Il sopralluogo o l’ispezione dei tecnici Asl, però, richiedono una copertura giuridica che escluda le violazioni indebite di domicilio (salvo i rari casi in cui il padrone di casa, ammesso che sia lui quello che risponde al campanello, dica: «Accomodatevi»). Insomma è necessario un mandato del giudice, e in genere è il Comune stesso a chiederlo, o le forze dell’ordine. E i provvedimenti devono essere indirizzati a un proprietario che spesso è introvabile presso i servizi di pubblicità immobiliare. «Gli aggiornamenti delle trascrizioni immobiliari sono molto in ritardo», denuncia ancora Maullu. Infine all’ispezione devono essere presenti le forze dell’ordine, per garantire la sicurezza dei tecnici.

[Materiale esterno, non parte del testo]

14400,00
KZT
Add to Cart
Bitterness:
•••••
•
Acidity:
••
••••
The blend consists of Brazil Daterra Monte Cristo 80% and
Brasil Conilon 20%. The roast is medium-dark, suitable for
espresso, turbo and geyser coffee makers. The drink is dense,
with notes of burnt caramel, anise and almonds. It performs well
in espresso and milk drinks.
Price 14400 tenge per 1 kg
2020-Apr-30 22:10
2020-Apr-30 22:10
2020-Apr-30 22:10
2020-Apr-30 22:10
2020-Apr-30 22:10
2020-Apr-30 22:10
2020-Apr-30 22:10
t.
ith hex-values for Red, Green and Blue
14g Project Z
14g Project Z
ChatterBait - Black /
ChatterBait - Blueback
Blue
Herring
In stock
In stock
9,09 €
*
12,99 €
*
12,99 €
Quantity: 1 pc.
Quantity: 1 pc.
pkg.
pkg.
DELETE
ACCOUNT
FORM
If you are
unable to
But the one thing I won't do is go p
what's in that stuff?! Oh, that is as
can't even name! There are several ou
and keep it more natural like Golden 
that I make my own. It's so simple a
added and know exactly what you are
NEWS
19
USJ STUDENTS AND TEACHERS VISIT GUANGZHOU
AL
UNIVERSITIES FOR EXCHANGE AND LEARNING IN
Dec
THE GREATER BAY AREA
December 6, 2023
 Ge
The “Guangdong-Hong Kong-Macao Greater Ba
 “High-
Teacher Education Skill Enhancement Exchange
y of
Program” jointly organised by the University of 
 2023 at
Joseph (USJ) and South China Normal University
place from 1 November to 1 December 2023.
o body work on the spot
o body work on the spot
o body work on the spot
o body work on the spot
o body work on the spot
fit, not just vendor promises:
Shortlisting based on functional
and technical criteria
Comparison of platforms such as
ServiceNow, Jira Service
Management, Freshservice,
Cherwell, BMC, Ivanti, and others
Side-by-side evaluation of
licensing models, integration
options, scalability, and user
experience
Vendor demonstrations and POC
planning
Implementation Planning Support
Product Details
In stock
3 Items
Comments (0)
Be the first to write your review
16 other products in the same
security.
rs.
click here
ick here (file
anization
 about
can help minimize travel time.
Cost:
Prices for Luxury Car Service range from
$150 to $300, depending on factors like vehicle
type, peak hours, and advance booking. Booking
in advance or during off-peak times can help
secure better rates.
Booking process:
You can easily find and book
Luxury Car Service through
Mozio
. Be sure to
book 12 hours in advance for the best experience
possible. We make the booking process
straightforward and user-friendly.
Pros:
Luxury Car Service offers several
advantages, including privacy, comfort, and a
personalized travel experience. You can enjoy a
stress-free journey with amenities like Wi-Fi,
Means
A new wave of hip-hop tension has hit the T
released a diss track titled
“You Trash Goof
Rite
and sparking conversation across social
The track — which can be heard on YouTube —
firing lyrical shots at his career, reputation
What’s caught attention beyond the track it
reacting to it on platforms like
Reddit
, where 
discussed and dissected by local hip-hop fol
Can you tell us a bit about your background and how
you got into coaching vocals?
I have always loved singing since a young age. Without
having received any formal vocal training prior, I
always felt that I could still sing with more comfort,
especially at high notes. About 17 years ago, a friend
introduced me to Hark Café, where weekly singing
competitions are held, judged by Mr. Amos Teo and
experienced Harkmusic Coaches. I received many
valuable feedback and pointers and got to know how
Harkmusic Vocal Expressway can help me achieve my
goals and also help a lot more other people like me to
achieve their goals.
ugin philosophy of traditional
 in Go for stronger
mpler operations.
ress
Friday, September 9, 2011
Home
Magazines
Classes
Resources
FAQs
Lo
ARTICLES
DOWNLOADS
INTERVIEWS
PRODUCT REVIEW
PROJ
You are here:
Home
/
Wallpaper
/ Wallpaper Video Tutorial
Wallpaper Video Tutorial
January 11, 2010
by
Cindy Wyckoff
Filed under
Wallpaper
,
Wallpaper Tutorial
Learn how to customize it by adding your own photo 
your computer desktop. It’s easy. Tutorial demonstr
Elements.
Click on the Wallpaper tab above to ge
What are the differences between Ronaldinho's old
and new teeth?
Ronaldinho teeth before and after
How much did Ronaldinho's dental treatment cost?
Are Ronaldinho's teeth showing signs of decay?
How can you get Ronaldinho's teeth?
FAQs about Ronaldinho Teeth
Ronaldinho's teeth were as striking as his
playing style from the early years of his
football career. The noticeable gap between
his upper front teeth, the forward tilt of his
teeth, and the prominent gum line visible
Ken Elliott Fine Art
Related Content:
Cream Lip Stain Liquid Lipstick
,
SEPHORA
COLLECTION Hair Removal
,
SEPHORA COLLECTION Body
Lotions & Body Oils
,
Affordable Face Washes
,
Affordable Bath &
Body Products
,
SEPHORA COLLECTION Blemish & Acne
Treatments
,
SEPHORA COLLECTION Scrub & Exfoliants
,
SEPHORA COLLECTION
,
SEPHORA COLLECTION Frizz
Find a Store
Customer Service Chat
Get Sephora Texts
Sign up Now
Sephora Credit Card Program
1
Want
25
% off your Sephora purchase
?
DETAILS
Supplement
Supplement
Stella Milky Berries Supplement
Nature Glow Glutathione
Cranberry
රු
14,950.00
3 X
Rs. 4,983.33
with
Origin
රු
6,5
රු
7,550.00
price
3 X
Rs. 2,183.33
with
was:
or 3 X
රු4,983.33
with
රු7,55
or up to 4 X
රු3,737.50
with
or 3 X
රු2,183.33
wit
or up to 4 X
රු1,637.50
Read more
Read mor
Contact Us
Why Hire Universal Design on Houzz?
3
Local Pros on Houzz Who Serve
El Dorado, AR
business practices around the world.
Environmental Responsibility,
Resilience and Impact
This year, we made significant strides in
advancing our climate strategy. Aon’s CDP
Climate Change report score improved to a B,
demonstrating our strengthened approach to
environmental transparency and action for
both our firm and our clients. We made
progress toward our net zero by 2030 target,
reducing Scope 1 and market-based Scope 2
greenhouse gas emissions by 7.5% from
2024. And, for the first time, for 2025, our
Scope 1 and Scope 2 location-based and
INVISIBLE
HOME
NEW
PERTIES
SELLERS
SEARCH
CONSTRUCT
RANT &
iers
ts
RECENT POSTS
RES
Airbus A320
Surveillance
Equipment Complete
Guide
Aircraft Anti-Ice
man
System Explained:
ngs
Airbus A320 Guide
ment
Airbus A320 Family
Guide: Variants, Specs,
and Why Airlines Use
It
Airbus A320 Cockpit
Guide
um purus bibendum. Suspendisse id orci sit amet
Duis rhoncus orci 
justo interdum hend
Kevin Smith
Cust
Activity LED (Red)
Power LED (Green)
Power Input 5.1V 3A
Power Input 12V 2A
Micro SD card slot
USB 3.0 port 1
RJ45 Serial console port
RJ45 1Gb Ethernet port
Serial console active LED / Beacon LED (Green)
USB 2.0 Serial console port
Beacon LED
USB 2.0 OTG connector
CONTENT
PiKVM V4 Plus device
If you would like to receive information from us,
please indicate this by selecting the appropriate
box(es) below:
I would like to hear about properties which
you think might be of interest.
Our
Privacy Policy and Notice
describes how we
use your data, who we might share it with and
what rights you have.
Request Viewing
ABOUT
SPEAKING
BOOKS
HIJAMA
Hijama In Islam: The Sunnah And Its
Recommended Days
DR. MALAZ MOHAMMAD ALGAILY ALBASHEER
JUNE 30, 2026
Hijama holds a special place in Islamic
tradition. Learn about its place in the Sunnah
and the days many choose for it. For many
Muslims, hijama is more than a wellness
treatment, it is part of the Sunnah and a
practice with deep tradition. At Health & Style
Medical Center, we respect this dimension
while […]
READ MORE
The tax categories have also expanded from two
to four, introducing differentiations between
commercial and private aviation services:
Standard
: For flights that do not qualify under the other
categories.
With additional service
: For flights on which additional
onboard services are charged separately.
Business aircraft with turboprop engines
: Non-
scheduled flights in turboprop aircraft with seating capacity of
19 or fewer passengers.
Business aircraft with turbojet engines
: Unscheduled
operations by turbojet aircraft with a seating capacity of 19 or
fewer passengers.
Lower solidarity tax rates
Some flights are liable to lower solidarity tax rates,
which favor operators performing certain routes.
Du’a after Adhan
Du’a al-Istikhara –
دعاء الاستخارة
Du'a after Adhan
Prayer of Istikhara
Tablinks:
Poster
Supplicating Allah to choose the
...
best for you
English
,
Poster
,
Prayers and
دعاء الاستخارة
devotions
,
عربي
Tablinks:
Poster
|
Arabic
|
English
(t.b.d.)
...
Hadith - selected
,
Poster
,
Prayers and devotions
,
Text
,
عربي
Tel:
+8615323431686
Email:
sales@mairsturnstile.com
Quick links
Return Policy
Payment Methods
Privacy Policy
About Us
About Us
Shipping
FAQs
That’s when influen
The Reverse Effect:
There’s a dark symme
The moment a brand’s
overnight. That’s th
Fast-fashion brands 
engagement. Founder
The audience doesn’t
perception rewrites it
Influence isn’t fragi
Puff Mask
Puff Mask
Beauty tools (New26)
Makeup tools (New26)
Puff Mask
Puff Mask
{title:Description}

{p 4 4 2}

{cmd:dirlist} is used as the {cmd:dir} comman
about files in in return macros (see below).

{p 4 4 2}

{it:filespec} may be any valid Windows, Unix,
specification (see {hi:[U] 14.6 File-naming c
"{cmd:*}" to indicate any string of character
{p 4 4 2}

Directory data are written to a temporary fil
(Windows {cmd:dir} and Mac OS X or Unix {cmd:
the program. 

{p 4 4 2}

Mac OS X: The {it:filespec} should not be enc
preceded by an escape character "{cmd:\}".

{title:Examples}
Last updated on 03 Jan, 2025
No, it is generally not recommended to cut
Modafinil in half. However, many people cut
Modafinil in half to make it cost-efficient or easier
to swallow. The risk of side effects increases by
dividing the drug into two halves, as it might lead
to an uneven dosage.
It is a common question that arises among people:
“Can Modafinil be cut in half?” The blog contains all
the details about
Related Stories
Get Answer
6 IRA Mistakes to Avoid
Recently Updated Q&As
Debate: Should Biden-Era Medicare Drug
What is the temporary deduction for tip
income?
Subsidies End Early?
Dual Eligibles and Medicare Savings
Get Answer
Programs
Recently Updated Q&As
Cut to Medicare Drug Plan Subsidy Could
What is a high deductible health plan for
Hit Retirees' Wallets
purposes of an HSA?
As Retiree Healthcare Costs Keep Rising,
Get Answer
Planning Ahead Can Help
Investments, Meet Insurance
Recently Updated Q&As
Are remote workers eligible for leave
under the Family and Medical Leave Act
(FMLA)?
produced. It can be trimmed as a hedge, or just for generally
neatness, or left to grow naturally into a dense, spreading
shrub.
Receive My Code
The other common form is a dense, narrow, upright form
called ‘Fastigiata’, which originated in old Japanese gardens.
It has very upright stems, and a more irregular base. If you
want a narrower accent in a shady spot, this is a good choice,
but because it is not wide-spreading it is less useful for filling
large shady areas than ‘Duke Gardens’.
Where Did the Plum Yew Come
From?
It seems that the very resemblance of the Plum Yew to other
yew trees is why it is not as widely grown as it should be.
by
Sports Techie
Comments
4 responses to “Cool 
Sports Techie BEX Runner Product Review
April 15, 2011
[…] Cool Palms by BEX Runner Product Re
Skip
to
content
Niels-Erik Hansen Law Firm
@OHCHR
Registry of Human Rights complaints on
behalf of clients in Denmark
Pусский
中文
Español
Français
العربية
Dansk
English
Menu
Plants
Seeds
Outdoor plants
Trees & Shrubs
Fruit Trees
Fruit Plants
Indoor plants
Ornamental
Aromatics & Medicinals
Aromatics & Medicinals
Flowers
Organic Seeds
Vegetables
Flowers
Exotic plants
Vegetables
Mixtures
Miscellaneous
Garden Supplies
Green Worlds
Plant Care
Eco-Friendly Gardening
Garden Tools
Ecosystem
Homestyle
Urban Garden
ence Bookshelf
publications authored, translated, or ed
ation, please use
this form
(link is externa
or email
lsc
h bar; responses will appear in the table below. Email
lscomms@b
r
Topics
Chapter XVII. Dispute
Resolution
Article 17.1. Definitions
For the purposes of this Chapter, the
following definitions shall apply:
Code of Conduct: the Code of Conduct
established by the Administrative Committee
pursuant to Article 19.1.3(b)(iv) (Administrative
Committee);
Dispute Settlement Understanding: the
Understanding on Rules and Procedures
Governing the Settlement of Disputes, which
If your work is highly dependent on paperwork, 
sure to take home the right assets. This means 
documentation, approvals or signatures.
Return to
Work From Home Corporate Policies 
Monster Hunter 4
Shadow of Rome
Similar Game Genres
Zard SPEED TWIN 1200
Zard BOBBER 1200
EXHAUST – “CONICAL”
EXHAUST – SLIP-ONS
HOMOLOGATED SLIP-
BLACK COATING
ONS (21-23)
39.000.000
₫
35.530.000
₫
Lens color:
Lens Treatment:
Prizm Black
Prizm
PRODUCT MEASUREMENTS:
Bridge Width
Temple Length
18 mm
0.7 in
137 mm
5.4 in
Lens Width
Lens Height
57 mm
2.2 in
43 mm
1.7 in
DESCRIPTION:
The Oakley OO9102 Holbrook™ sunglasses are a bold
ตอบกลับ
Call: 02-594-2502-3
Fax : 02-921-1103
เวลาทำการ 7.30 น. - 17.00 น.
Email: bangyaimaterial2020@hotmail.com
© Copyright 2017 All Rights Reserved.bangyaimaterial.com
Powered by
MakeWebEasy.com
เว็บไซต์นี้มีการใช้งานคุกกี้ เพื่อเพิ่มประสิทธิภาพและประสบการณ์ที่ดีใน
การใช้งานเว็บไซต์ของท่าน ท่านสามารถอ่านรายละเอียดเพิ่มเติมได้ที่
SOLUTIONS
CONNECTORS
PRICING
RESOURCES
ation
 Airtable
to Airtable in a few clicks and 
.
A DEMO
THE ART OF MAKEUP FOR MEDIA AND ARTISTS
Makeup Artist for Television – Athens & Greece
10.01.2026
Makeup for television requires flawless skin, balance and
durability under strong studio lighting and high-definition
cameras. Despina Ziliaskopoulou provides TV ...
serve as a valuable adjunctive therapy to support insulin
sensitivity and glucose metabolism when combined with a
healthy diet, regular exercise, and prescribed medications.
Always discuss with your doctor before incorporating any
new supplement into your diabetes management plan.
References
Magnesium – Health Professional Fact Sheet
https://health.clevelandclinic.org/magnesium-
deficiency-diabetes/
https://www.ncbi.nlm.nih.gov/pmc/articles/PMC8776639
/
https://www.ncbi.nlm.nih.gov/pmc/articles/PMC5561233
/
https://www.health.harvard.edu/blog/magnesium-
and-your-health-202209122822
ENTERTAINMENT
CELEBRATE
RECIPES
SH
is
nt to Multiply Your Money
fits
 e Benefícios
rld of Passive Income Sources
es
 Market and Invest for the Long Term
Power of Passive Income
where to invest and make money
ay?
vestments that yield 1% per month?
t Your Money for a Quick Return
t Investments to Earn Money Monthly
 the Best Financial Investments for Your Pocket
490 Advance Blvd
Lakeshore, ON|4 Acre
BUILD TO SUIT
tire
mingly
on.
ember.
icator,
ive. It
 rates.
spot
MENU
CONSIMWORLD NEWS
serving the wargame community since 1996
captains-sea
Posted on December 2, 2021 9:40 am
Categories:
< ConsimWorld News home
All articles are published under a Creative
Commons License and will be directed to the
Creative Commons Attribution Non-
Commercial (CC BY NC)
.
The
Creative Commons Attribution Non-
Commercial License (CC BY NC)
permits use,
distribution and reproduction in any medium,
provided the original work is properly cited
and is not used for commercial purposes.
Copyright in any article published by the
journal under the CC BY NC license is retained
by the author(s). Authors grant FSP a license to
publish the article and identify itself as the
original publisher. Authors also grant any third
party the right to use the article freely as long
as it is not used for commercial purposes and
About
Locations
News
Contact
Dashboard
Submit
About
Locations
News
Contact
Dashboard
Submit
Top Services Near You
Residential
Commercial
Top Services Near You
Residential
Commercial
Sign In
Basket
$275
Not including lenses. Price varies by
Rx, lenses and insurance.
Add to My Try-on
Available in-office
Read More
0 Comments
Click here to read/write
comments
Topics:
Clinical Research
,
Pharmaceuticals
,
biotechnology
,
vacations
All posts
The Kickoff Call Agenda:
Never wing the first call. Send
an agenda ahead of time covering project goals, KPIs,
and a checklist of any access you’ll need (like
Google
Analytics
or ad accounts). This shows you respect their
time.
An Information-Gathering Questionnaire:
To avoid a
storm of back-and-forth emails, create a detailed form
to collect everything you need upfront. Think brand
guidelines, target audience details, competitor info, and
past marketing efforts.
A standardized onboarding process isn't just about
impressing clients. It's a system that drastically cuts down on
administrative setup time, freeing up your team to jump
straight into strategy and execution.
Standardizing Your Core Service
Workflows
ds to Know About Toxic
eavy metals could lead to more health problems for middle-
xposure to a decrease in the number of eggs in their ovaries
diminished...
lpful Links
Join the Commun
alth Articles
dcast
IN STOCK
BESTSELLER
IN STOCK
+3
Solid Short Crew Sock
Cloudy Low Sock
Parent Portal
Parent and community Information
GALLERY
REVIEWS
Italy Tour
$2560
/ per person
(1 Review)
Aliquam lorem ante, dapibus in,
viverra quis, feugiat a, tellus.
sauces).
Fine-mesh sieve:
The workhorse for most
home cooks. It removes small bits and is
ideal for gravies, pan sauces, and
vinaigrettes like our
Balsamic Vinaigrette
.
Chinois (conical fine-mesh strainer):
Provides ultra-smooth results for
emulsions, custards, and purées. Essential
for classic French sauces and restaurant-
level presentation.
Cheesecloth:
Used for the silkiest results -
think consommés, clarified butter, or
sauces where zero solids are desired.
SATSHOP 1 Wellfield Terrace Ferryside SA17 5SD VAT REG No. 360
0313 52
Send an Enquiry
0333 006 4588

Dunque una vera e propria giungla burocratica, in cui le Asl, chiamate in causa, devono - come spiega il dirigente del servizio Igiene pubblica, Giorgio Ciconali - sopperire ai loro compiti con i 15 tecnici delle unità operative che a Milano e in altri sei centri come Sesto, Cusano, Cormano, Cinisello, Bresso e Cologno Monzese devono controllare piscine, alberghi, servizi igienici, parrucchieri, estetisti e ambulatori.

Un lavoro - spiega ancora l’Asl - che la Regione (settore Sanità) chiede sempre più di programmare, mentre altri esigono «con tempestività» di intervenire su quelle bombe di abusivismo e pericolo che sono i fortini del degrado.